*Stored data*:
________________
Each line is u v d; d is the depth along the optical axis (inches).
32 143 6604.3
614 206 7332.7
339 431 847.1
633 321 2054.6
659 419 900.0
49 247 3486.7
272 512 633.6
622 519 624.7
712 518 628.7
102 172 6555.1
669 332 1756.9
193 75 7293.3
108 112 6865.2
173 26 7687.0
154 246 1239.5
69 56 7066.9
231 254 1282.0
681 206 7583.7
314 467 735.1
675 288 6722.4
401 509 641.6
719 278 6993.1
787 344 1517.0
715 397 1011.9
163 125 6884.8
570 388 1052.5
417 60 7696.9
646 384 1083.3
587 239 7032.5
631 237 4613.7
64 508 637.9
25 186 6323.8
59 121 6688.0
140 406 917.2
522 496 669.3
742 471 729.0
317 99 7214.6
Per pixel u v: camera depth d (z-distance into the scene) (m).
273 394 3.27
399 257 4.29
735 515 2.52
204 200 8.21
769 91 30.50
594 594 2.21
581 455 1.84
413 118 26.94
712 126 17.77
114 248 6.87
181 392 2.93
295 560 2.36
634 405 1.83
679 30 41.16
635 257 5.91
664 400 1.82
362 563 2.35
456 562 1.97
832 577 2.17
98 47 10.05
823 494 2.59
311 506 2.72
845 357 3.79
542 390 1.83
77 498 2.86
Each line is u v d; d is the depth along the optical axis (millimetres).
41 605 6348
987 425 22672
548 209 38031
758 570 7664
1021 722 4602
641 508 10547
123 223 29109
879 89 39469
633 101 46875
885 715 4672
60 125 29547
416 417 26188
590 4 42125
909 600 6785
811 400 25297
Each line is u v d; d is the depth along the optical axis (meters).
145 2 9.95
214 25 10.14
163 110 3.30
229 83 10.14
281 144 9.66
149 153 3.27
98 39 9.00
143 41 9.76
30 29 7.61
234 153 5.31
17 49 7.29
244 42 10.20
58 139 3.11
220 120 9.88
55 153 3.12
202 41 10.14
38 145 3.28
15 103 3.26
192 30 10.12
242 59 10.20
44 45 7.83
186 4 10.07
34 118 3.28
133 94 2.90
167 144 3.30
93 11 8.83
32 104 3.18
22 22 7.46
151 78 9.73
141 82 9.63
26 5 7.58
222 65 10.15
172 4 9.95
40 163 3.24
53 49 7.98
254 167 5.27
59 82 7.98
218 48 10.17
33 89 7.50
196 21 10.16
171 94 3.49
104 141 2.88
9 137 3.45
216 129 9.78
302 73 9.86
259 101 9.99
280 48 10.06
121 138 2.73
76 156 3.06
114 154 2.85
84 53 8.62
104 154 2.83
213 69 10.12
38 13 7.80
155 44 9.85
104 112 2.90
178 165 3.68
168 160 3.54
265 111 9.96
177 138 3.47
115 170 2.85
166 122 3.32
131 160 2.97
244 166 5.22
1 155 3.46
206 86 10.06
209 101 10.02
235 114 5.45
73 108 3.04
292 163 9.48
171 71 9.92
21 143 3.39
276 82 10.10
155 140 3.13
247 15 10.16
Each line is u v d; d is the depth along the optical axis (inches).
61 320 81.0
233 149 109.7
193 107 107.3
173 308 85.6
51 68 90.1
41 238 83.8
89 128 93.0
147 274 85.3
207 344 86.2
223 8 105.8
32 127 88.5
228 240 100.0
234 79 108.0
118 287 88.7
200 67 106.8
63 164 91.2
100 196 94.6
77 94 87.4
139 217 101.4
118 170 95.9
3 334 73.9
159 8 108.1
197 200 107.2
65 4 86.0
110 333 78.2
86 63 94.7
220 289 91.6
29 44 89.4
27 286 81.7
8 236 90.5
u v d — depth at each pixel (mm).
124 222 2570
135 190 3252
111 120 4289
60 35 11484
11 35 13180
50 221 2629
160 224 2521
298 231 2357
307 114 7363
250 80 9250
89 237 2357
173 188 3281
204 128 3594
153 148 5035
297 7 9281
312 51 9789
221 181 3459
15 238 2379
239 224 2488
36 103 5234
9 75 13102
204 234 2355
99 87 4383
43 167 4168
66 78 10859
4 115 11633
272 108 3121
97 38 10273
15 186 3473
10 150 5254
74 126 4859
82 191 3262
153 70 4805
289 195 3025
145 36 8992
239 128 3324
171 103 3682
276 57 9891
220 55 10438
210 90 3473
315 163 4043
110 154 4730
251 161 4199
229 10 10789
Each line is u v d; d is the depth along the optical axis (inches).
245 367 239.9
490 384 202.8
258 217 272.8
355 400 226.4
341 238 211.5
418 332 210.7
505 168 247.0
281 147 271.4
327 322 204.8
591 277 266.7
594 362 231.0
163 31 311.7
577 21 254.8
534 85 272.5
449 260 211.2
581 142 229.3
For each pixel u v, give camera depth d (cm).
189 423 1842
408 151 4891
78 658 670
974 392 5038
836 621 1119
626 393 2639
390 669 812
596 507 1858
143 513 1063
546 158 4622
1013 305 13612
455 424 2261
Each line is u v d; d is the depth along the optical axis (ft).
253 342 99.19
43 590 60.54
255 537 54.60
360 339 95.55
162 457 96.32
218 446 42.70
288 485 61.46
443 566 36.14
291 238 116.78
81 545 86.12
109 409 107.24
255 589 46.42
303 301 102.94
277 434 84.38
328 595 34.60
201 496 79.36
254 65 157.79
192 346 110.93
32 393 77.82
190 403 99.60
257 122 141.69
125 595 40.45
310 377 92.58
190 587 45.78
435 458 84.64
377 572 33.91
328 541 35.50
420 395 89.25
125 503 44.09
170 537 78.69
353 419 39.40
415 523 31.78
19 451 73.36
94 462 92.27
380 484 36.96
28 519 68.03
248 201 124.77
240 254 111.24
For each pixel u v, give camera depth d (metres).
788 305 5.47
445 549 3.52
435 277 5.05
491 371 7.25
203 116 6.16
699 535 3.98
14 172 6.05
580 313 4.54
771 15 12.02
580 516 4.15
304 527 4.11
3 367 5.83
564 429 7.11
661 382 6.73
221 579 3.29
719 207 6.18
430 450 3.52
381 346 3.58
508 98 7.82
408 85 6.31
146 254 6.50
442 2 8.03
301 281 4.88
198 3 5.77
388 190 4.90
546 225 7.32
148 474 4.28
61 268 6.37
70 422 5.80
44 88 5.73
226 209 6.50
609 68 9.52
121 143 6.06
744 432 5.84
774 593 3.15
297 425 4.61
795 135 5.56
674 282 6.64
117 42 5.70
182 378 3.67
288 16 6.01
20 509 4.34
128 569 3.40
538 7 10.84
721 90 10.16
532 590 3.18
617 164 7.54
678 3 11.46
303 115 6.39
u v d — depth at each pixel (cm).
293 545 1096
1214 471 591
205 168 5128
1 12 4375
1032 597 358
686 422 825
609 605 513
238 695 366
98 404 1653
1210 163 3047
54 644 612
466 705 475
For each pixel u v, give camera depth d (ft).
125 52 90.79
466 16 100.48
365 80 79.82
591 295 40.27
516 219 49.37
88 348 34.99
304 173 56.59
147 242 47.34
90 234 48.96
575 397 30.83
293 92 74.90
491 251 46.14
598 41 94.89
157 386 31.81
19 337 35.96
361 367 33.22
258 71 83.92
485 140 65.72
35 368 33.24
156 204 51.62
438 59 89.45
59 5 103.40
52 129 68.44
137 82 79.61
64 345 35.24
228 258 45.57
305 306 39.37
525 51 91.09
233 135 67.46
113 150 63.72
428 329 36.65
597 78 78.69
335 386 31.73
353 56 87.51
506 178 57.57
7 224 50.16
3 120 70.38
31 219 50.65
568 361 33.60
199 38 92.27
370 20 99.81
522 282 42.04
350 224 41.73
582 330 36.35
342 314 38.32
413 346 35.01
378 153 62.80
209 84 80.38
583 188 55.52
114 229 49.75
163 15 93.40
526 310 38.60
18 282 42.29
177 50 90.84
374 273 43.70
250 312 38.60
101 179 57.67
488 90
________________
*Work instructions*: In the entries above, count the lines that contain the string "camera" and reply with the number only.

*Response to this task*: 4